Establishing successful pilots and leaving the expansion and scaling-up to local organisations like Umang and KAG is the role Grassroots plays. Moving from the past of technology specific interventions, Grassroots is now planning a fairly large natural resource development programme – regeneration of the Gagas river valley. The Gagas is a stream-fed river into which more than 30 streams, locally called Gadhera, drain. Through an intervention named “Gadhera Bachao Abiyan”, Grassroots plans to facilitate a multi-stakeholder forum to bring about substantial difference in the natural resource base of the area. Interestingly, about 90% of the land in the region belongs to the forest department. Thus unlike similar NGO interventions elsewhere, it is not sufficient to have community participation alone.

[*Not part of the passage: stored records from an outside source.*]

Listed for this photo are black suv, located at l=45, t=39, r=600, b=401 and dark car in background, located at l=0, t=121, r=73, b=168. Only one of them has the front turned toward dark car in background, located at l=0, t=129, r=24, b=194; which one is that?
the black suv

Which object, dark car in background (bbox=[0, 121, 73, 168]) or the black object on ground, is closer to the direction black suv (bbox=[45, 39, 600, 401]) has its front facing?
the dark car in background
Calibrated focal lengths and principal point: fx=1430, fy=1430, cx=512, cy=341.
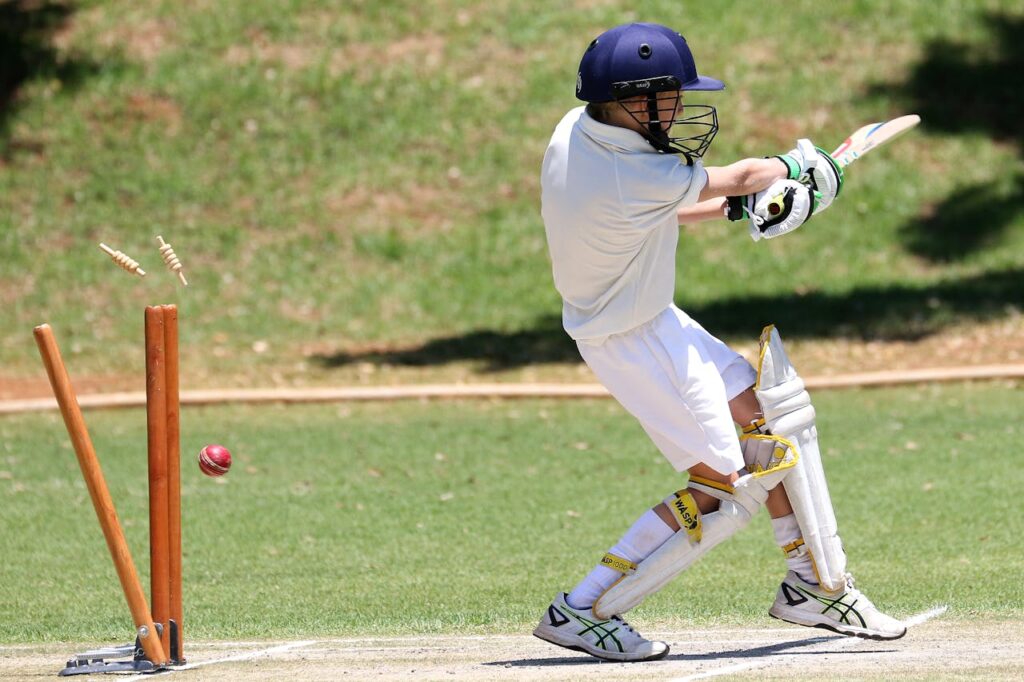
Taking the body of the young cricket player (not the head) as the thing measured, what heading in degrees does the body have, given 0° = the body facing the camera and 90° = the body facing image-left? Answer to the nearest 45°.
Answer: approximately 270°

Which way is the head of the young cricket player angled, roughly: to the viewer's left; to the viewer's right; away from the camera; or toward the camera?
to the viewer's right

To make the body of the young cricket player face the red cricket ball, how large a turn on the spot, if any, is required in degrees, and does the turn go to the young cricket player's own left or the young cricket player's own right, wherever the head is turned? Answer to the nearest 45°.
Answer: approximately 180°
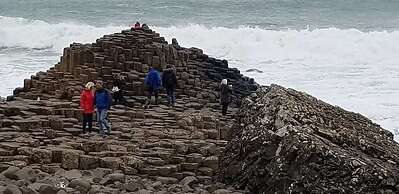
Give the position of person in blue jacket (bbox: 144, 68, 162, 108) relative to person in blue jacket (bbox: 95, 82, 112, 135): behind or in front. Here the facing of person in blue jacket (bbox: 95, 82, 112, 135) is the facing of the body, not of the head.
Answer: behind

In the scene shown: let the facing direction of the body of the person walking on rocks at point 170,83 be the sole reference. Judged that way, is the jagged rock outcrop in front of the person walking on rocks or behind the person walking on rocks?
behind

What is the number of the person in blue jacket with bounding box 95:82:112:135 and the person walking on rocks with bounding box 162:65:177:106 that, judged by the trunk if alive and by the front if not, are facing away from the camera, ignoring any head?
1

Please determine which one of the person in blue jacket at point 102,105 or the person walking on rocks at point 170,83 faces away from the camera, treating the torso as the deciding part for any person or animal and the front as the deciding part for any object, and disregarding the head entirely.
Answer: the person walking on rocks

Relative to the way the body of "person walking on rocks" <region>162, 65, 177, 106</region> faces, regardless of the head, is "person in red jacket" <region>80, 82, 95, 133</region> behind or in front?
behind

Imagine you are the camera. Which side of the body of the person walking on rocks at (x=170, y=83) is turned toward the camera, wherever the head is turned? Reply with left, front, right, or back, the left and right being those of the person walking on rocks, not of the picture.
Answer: back

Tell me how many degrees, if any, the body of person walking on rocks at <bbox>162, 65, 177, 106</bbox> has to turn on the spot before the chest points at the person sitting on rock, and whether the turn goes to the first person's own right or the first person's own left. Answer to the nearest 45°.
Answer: approximately 90° to the first person's own left

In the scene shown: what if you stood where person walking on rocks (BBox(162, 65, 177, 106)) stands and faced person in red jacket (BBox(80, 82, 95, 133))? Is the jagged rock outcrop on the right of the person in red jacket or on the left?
left
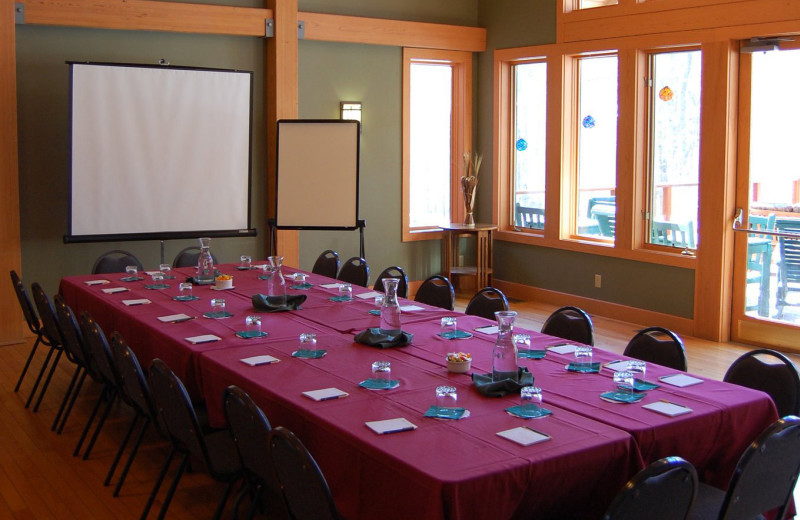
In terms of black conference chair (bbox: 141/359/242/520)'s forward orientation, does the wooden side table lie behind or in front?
in front

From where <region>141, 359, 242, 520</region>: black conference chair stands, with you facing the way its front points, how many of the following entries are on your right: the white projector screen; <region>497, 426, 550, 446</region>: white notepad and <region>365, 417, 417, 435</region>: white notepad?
2

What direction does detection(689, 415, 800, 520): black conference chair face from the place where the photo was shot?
facing away from the viewer and to the left of the viewer

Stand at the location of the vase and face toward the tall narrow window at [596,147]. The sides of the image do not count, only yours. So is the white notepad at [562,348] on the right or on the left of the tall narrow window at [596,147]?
right

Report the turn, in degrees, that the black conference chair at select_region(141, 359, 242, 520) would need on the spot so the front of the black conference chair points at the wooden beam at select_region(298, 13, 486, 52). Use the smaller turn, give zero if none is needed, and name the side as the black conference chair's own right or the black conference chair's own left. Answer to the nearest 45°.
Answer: approximately 45° to the black conference chair's own left

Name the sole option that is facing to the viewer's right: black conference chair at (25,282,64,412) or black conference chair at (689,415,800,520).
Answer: black conference chair at (25,282,64,412)

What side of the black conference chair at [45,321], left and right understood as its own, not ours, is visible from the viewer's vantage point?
right

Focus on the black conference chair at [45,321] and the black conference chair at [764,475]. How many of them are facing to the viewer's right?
1

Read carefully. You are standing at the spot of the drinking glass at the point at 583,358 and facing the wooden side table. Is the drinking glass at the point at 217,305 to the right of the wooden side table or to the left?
left

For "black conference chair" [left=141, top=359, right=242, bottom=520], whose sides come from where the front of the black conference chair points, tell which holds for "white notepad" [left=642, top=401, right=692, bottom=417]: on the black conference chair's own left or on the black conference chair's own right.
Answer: on the black conference chair's own right

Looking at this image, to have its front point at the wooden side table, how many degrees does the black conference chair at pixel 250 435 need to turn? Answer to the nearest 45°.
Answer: approximately 45° to its left

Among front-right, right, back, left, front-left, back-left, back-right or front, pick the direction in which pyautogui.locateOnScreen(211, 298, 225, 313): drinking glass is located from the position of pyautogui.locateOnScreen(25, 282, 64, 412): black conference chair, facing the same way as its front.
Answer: front-right

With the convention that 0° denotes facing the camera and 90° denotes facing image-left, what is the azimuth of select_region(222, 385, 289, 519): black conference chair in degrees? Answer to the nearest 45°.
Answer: approximately 225°

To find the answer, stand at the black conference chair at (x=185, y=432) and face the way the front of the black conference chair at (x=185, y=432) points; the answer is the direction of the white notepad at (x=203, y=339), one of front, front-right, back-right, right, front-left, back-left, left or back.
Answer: front-left
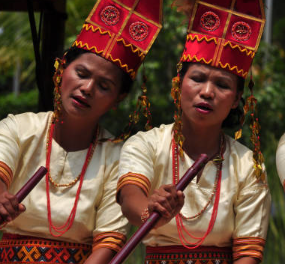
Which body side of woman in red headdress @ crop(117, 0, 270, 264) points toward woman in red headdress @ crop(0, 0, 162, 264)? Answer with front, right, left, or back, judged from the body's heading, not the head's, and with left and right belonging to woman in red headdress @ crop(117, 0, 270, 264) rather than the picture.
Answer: right

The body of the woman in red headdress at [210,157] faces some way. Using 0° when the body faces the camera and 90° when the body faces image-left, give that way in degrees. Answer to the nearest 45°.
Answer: approximately 0°

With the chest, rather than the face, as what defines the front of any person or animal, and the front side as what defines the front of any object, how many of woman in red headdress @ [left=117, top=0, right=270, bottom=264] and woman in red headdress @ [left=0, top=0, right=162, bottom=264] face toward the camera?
2

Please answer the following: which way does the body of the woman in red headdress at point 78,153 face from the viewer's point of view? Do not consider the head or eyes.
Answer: toward the camera

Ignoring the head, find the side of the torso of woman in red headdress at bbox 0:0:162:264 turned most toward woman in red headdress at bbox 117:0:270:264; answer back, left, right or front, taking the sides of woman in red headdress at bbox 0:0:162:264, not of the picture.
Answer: left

There is need for a strong, working tripartite deal, between the communities, facilitating NGOs and the Forest Department. In the scheme of things Grassroots has worked out for the programme, local NGOs like KAG will deal with the community interface. About 10 other local NGOs have joined hands with Grassroots to implement the programme. Grassroots will take responsibility for the interface with the State and District administration.

Umang
Umang boasts of a network of women spread over 110 villages in 10 development blocks of the three districts. The governing body of Umang have representatives of the women’s groups. The day-to-day functions are managed by a group of women, headed by the Secretary, all of whom come from the area.

One part of Umang’s work is in community development. This includes areas like alternative energy, savings and credit groups and drinking water and sanitation. The other part of its work falls under the broad label of enterprise development. Knitting of woollen and cotton garments is the biggest activity, covering about 300 women in around 45 villages. Umang produces knitwear worth more than Rs.1.5 million each year, about a third of which accrues to the women as wages.

The other important enterprise activity is food processing. This includes making of pickles from local farm produce like chillies, ginger and garlic and fruit preserves and jams. The apiculture programme is also substantial, producing about 3 tonnes of honey every year. Umang also provides support to women for backyard poultry rearing.

Kumaon Artisans’ Guild
The purpose of the Guild revolves around the application of appropriate technologies for rural development. Thus most of its work is in the areas of biogas promotion and drinking water and sanitation. The infiltration wells technology developed by Tim Rees is the most significant drinking water solution that the Guild offers. Over the years the Guild has helped build more than 80 such wells, in addition to about 400 toilets and 200 biogas plants. The Guild also offers technical assistance to other organisations in Kumaon.

Some thoughts
The dominant development paradigm in Uttaranchal – heralded by the State with funds from multilateral donors and supported by a large section of the civil society – talks of the livelihoods approach. One sees very little focus on the quality of the natural resource base, which quite evident to the naked eye, is fast degenerating. Undoubtedly, Uttaranchal has great natural endowments to be exploited, to enable its people to earn good incomes. But concerns about sustainability of interventions get mere lip-service. It is in the context of such approaches that the interventions of Grassroots assume significance. They may be small in terms of coverage, but in terms of demonstrating alternative approaches they bring about a welcome freshness.

Grassroots also offers an interesting case study on the structure of development organisations. Irrespective of the degree of effectiveness of its ‘let-go’ strategy, it is refreshing to see an NGO make such efforts and actually take it beyond rhetoric. Lines dividing functions of Umang or KAG from Grassroots may be thin, but one cannot miss the genuineness of the effort. In fact, efforts are being made to ensure that the three organisations do not share the same work space. Now, all three work out of the Grassroots campus (of the 120-steps notoriety). During November 2005 in fact, KAG moved to its new premises. Umang needs a better organised space to manage its diverse production activities and once a suitable one is found, it also would have a new home.